The Leveson enquiry set up in July 2011 to investigate the role of the press and police in the phone-hacking scandal, published its findings last November. But it's only now, 11 months later, that the government has finally produced a draft for regulation of the press. The length of the whole process and the fact that, unusually, Cameron chose to seek cross-party support over this issue, speaks volumes. This is how anxious politicians are, to avoid ruffling the feathers of media barons.
However, despite all these precautions and the many concessions to the media's demands, the government's draft has sparked off a storm over the past week, in which both sides have been quarrelling furiously, in the name of what they call the "freedom of the press". But what they are really defending has nothing to do with it.
For the politicians, the problem is that they need to be seen to be doing something after the phone-hacking scandal. But their main aim is to protect themselves - and their friends among the rich and powerful - against unwelcome press revelations.
No wonder: many MPs still have very sour memories of the long series of scandals caused by embarrassing exposures in the media - whether over cash-for-questions, cash-for-honours, or over their own expenses, among many others.
But this is just as far as any proposed "regulation" is meant to go. There's no question here of protecting all those who have been - and keep being - regularly targeted by slanderous campaigns waged by the media.
What about, for instance, the campaigns of the gutter press against the jobless, the disabled and migrant workers - and the insulting photos of innocent, anonymous victims which were used by these papers, allegedly to prove their "point"? And what about the strident headlines of the same papers and the lies they peddle - for instance, when they call benefit claimants "cheaters and skivers"?
What protection did those working class people who were singled out and humiliated in this way ever have? None, and they won't have any under the regulatory regimes which are under discussion, because this is not their purpose in the first place. They are only designed to help those who are familiar enough with the ropes of the legal system, or rich enough to afford the cost of a lawyer.
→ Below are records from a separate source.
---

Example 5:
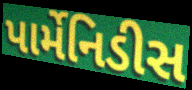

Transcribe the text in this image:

પાર્મેનિડીસ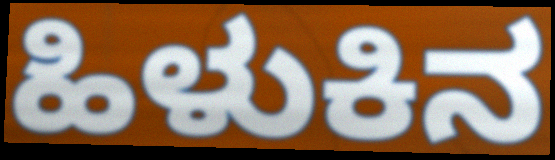
ಹಿಳುಕಿನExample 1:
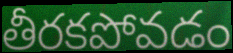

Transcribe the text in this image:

తీరకపోవడం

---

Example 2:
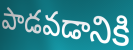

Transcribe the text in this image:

పాడవడానికి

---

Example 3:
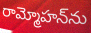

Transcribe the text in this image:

రామ్మోహన్‌ను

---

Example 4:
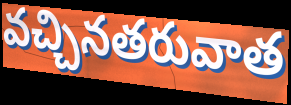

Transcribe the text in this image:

వచ్చినతరువాత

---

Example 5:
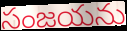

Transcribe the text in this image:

సంజయను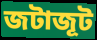
জটাজূটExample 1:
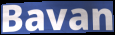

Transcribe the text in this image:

Bavan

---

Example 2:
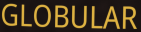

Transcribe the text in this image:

GLOBULAR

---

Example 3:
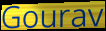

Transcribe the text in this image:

Gourav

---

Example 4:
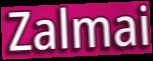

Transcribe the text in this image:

Zalmai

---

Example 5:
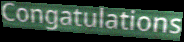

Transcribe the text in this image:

Congatulations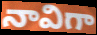
నావిగాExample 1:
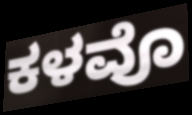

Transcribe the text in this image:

ಕಳವೊ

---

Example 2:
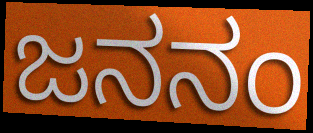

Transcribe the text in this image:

ಜನನಂ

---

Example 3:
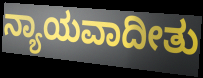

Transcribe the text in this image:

ನ್ಯಾಯವಾದೀತು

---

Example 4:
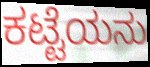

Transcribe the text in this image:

ಕಟ್ಟೆಯನು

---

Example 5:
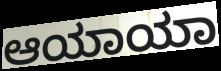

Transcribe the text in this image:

ಆಯಾಯಾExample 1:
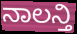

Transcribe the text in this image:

ನಾಲನ್ತಿ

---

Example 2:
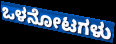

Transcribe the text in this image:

ಒಳನೋಟಗಳು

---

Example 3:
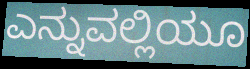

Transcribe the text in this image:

ಎನ್ನುವಲ್ಲಿಯೂ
But then, should it be any surprise? Aren't these newspapers' slanderous campaigns meant to back up the anti-working class policies of the government of the day? Aren't they carried out by the same newspapers which, today, are clamouring their determination to fight any "political interference", in the name of defending the "freedom of the press"?
The reign of big money
Ultimately, though, what makes all this hot air about "freedom of the press" even more hypocritical is the fact that in this society, capitalist profit rules the media, just as it rules every other institution - and the rest of the economy.
What does the phrase "freedom of the press" mean, when tens of millions of pounds are required to print and distribute a newspaper or to run a TV channel? Only the capitalists have that sort of money. And with enough money, together with the income of advertising paid by other capitalists, they can publish millions of copies of any paper, even if it's full of rubbish.
In fact, the press is just another weapon in the class war waged by the capitalists against the working class majority of the population. During the General Strike, in 1926, the Tory government used the pages of the Daily Mail to call "on all law-abiding men and women to hold themselves at the service of King and country" - resulting in the recruitment of an army of strike-breakers among the ranks of the middle class. More recently, during the miners' strike of 1984-1985, it was the Sun which was at the forefront of the strike bashers.
By contrast, how many papers are reflecting the real preoccupations of the millions of workers who are at the receiving end of capitalist exploitation, especially at a time when the capitalist class is turning the screw as never before to make us pay for their crisis? Those papers which do express the preoccupations of the working class, are doomed to remain marginal, for lack of financial resources, because they can only rely on the pennies of their working class readers to survive.
Such is the reality of the "freedom of the press" in this society - the "freedom" for the capitalists to force their own lies down the throats of the working class!